The OrleansDashboard is also brought up with the API. You can see an example of hitting an endpoint in which 10k password verification requests are received here:
Swagger UI is also made available to the API for testing out the endpoints for demo purposes.
Utilizing Benchmark DotNet, a benchmarking class was created to both test that the cluster wasn't falling over, and see what sort of timing situation we're dealing with.

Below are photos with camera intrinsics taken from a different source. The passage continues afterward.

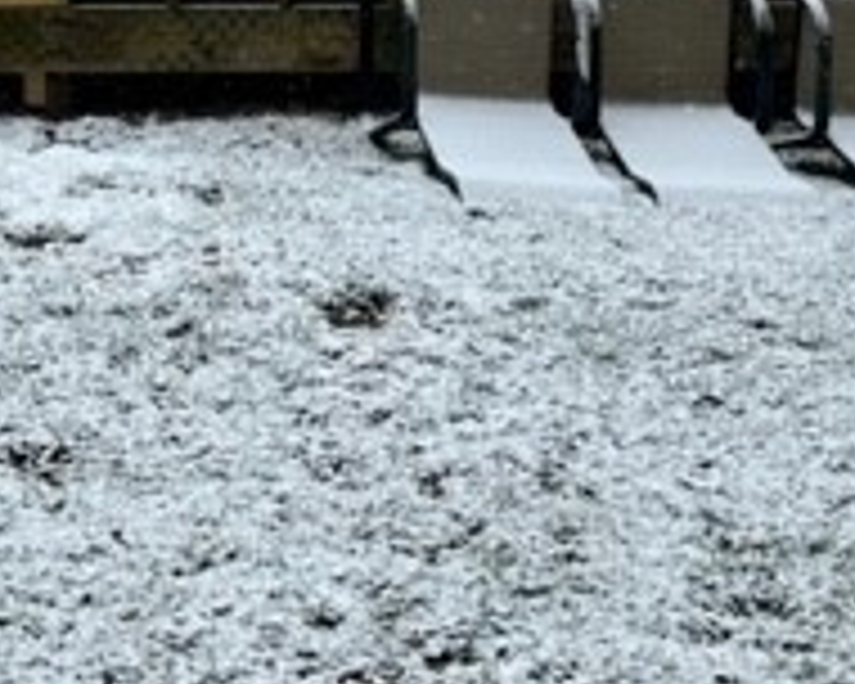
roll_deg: +0.0
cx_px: -99
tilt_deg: +4.4
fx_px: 1999
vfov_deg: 17.4
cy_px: -356
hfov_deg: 22.7
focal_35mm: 79
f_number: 1.78
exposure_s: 1/1304
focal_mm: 6.86
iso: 80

Following is the benchmark used at the time of writing:
public class Benchy
{
const int TotalNumberPerBenchmark = 100;
private readonly IPasswordVerifier _passwordVerifier = new Services.PasswordVerifier();
private readonly PasswordVerifierRequest _request = new PasswordVerifierRequest()
{
Password = PasswordConstants.Password,
PasswordHash = PasswordConstants.PasswordHash
};
[Benchmark]
public void Serial()
{
for (var i = 0; i < TotalNumberPerBenchmark; i++)
{
_passwordVerifier.VerifyPassword(PasswordConstants.PasswordHash, PasswordConstants.Password);
}
}
[Benchmark]
public async Task MultipleTasks()
{
var tasks = new List<Task>();
for (var i = 0; i < TotalNumberPerBenchmark; i++)
{
tasks.Add(_passwordVerifier.VerifyPassword(PasswordConstants.PasswordHash, PasswordConstants.Password));
}
await Task.WhenAll(tasks);
}
[Benchmark]
public async Task MultipleParallelTasks()
{
var tasks = new List<Task>();
Parallel.For(0, TotalNumberPerBenchmark, i =>
{
tasks.Add(_passwordVerifier.VerifyPassword(PasswordConstants.PasswordHash, PasswordConstants.Password));
});
await Task.WhenAll(tasks);
}
[Benchmark]
public async Task OrleansTasks()
{
var siloHost = await BenchmarkingSIloHost.GetSiloHost();
var grainFactory = siloHost.Services.GetRequiredService<IGrainFactory>();
var tasks = new List<Task>();
for (var i = 0; i < TotalNumberPerBenchmark; i++)
{
var grain = grainFactory.GetGrain<IPasswordVerifierGrain>(Guid.NewGuid());
tasks.Add(grain.StartWorkAndPollUntilResult(_request));
}
await Task.WhenAll(tasks);
}
}
And here are the results:
Method | Mean | Error | StdDev |
---|---|---|---|
Serial | 12.399 s | 0.0087 s | 0.0077 s |
MultipleTasks | 12.289 s | 0.0106 s | 0.0094 s |
MultipleParallelTasks | 1.749 s | 0.0347 s | 0.0413 s |
OrleansTasks | 2.130 s | 0.0055 s | 0.0084 s |
And of course note, that in the above the Orleans tasks are limited to my local cluster. In a more real situation where you have multiple nodes to the cluster, you could expect to get better timing, though you'd probably have to deal more with network latency.
This project defines several grains to demonstrate the workings of the Orleans.SyncWork
package, through the Web API, benchmark, and tests.